Dallas (4-9) hardly needed any offense to build a 17-point lead in the second quarter, and the Cowboys left with a 30-7 win Sunday. Dalton threw for 185 yards and two touchdowns, including one just after the two-minute warning on a short drive to seal his second win in six starts in place of injured Dak Prescott.
Most of the action came in the first half, as the Cowboys added a pair of field goals in the second half before Dalton added the final dagger. The Bengals’ turnovers came on each of their first three drives.
Giovani Bernard lost the ball on his first carry of the day, ending an NFL-leading streak of 829 carries without a fumble, and the Cowboys recovered at the 32-yard line but ended up settling for a field goal after a Margus Hunt sack on third down.
Cincinnati running back Trayveon Williams replaced Bernard on the next drive, and the Bengals (2-10-1) moved 53 yards to get into the red zone before Williams fumbled and Aldon Smith scooped it up for a 78-yard touchdown return.
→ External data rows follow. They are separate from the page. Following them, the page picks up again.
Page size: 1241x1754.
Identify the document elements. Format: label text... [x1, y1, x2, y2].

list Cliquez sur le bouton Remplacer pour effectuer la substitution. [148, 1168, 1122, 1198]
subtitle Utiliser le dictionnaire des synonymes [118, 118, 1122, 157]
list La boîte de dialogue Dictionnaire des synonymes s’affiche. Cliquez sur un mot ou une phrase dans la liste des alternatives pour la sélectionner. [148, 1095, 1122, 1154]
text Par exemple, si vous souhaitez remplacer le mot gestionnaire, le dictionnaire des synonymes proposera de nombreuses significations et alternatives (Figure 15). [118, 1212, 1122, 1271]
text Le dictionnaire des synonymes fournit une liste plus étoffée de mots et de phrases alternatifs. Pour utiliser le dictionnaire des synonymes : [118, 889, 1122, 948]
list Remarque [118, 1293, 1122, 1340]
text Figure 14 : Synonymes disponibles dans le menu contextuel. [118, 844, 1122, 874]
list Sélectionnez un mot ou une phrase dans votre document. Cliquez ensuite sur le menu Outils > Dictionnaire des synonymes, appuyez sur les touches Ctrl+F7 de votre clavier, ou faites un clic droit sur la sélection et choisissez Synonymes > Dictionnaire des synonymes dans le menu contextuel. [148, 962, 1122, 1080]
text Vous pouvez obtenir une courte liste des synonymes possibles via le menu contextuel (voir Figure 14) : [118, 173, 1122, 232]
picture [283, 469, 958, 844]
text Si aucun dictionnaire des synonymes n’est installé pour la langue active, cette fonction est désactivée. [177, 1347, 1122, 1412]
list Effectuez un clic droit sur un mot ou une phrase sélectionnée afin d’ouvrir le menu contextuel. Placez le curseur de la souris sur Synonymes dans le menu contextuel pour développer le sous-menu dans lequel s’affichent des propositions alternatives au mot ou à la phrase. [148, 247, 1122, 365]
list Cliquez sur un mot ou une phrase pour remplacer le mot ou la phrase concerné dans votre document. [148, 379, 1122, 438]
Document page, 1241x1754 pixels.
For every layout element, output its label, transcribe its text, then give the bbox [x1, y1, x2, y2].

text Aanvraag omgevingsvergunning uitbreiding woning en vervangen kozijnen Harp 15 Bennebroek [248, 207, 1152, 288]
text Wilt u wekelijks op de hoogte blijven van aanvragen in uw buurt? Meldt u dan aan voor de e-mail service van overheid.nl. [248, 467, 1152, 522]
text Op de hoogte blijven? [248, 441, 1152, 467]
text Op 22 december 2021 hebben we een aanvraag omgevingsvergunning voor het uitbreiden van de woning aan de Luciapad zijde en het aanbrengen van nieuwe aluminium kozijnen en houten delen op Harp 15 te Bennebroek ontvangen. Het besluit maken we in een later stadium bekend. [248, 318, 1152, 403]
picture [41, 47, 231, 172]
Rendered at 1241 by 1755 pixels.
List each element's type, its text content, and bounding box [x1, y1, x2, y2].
Brandon Allen put together another good drive -- with Samaje Perine in as the running back -- to get back into the red zone, but on the first play of the second quarter, Alex Erickson lost the ball at the end of a jet sweep that would have been good enough for a first down on fourth-and-1. Dallas responded with a 15-play scoring drive of 93 yards to extend the lead to 17-0 on Dalton’s 11-yard touchdown pass to Amari Cooper with 6:42 left in the half.
The Bengals finally got on the board the next drive with Allen finding A.J. Green open on a 5-yard touchdown pass with eight seconds left. Green moved into second on the Bengals’ all-time touchdown receptions list with his score, sitting one behind Chad Johnson with 65. He is third on the franchise’s career touchdown list, which Pete Johnson leads with 70 touchdowns.
Dallas had a chance to put the game away early in the third quarter after Tony Pollard returned the opening kickoff 60 yards before Jessie Bates made a touchdown-saving stop. The Cowboys got to the 2-yard line and Dalton’s third-down pass fell incomplete, setting Greg Zuerlein up for a 20-yard field goal and a 20-7 lead.
Cincinnati, which hasn’t scored a third-quarter touchdown since Week 4, had a chance to cut the deficit in the fourth quarter, but Allen’s fourth-down pass floated well beyond the end zone as he had been limping around on a right leg injury. Ryan Finley replaced him for the Bengals’ final two drives and took a sack his first snap and then another one before throwing an incomplete pass on fourth-and-19 from the Cincinnati 16-yard line.
Dalton threw a 7-yard touchdown pass to Pollard on fourth-and-1 to finish the game.
Allen completed 27 of 36 passes for 217 yards and one touchdown, and Williams led the running backs with 49 yards on 12 carries while Perine finished with 32 yards on 10 carries.